■ **Data listing**:
BEGIN
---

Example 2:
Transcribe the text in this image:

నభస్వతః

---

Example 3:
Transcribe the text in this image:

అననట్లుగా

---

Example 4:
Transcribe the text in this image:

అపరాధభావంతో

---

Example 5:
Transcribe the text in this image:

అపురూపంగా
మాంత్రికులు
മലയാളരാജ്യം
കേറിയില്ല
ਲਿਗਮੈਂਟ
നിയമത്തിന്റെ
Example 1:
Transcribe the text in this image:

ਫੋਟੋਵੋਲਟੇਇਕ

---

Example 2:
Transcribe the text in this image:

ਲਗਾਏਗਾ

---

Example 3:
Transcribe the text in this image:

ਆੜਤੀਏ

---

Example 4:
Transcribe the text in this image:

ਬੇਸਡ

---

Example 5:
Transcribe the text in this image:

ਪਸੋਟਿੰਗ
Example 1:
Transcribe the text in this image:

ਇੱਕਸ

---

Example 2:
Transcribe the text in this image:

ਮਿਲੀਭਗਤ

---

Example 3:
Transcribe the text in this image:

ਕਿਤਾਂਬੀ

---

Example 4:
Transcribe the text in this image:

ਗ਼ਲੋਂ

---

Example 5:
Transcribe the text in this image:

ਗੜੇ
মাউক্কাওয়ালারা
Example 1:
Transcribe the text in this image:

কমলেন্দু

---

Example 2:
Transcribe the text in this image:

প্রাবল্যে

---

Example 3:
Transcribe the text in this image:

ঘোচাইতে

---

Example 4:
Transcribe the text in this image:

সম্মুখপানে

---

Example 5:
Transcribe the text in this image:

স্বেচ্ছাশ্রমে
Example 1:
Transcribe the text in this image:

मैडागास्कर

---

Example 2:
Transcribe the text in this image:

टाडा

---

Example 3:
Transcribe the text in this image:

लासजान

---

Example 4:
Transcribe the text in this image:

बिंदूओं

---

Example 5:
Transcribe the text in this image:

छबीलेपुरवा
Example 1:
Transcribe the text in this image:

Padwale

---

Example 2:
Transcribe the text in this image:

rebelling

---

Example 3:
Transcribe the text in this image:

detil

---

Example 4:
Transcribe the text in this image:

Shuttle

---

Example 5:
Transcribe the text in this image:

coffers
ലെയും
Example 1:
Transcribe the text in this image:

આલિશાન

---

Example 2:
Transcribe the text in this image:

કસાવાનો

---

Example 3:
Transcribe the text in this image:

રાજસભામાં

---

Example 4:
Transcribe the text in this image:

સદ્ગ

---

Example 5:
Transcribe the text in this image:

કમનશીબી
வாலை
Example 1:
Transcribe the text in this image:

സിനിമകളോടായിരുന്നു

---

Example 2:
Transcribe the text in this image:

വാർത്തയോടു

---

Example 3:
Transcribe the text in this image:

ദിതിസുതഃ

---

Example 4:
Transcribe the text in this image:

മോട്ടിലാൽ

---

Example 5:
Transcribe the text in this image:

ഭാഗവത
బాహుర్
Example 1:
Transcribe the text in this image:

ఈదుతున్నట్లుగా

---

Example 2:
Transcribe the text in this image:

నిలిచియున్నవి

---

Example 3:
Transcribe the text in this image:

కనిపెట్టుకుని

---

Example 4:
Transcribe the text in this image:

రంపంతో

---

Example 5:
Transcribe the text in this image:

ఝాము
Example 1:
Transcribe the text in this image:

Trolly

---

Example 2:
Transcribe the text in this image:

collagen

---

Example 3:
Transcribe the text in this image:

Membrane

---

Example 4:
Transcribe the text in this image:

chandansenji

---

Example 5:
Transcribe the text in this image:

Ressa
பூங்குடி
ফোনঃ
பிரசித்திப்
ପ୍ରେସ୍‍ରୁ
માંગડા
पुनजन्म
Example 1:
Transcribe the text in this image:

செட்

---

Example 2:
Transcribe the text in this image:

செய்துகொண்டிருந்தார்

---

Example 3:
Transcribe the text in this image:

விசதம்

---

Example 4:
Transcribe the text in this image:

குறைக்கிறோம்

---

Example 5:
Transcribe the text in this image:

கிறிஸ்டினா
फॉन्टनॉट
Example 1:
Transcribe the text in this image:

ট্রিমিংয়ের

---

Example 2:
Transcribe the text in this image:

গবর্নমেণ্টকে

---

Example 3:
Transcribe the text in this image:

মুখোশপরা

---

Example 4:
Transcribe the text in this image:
END
■ **Work required**:
Would you copy the data exactly as shown above?

■ **Solved problem**:
---

Example 2:
Transcribe the text in this image:

నభస్వతః

---

Example 3:
Transcribe the text in this image:

అననట్లుగా

---

Example 4:
Transcribe the text in this image:

అపరాధభావంతో

---

Example 5:
Transcribe the text in this image:

అపురూపంగా
మాంత్రికులు
മലയാളരാജ്യം
കേറിയില്ല
ਲਿਗਮੈਂਟ
നിയമത്തിന്റെ
Example 1:
Transcribe the text in this image:

ਫੋਟੋਵੋਲਟੇਇਕ

---

Example 2:
Transcribe the text in this image:

ਲਗਾਏਗਾ

---

Example 3:
Transcribe the text in this image:

ਆੜਤੀਏ

---

Example 4:
Transcribe the text in this image:

ਬੇਸਡ

---

Example 5:
Transcribe the text in this image:

ਪਸੋਟਿੰਗ
Example 1:
Transcribe the text in this image:

ਇੱਕਸ

---

Example 2:
Transcribe the text in this image:

ਮਿਲੀਭਗਤ

---

Example 3:
Transcribe the text in this image:

ਕਿਤਾਂਬੀ

---

Example 4:
Transcribe the text in this image:

ਗ਼ਲੋਂ

---

Example 5:
Transcribe the text in this image:

ਗੜੇ
মাউক্কাওয়ালারা
Example 1:
Transcribe the text in this image:

কমলেন্দু

---

Example 2:
Transcribe the text in this image:

প্রাবল্যে

---

Example 3:
Transcribe the text in this image:

ঘোচাইতে

---

Example 4:
Transcribe the text in this image:

সম্মুখপানে

---

Example 5:
Transcribe the text in this image:

স্বেচ্ছাশ্রমে
Example 1:
Transcribe the text in this image:

मैडागास्कर

---

Example 2:
Transcribe the text in this image:

टाडा

---

Example 3:
Transcribe the text in this image:

लासजान

---

Example 4:
Transcribe the text in this image:

बिंदूओं

---

Example 5:
Transcribe the text in this image:

छबीलेपुरवा
Example 1:
Transcribe the text in this image:

Padwale

---

Example 2:
Transcribe the text in this image:

rebelling

---

Example 3:
Transcribe the text in this image:

detil

---

Example 4:
Transcribe the text in this image:

Shuttle

---

Example 5:
Transcribe the text in this image:

coffers
ലെയും
Example 1:
Transcribe the text in this image:

આલિશાન

---

Example 2:
Transcribe the text in this image:

કસાવાનો

---

Example 3:
Transcribe the text in this image:

રાજસભામાં

---

Example 4:
Transcribe the text in this image:

સદ્ગ

---

Example 5:
Transcribe the text in this image:

કમનશીબી
வாலை
Example 1:
Transcribe the text in this image:

സിനിമകളോടായിരുന്നു

---

Example 2:
Transcribe the text in this image:

വാർത്തയോടു

---

Example 3:
Transcribe the text in this image:

ദിതിസുതഃ

---

Example 4:
Transcribe the text in this image:

മോട്ടിലാൽ

---

Example 5:
Transcribe the text in this image:

ഭാഗവത
బాహుర్
Example 1:
Transcribe the text in this image:

ఈదుతున్నట్లుగా

---

Example 2:
Transcribe the text in this image:

నిలిచియున్నవి

---

Example 3:
Transcribe the text in this image:

కనిపెట్టుకుని

---

Example 4:
Transcribe the text in this image:

రంపంతో

---

Example 5:
Transcribe the text in this image:

ఝాము
Example 1:
Transcribe the text in this image:

Trolly

---

Example 2:
Transcribe the text in this image:

collagen

---

Example 3:
Transcribe the text in this image:

Membrane

---

Example 4:
Transcribe the text in this image:

chandansenji

---

Example 5:
Transcribe the text in this image:

Ressa
பூங்குடி
ফোনঃ
பிரசித்திப்
ପ୍ରେସ୍‍ରୁ
માંગડા
पुनजन्म
Example 1:
Transcribe the text in this image:

செட்

---

Example 2:
Transcribe the text in this image:

செய்துகொண்டிருந்தார்

---

Example 3:
Transcribe the text in this image:

விசதம்

---

Example 4:
Transcribe the text in this image:

குறைக்கிறோம்

---

Example 5:
Transcribe the text in this image:

கிறிஸ்டினா
फॉन्टनॉट
Example 1:
Transcribe the text in this image:

ট্রিমিংয়ের

---

Example 2:
Transcribe the text in this image:

গবর্নমেণ্টকে

---

Example 3:
Transcribe the text in this image:

মুখোশপরা

---

Example 4:
Transcribe the text in this image:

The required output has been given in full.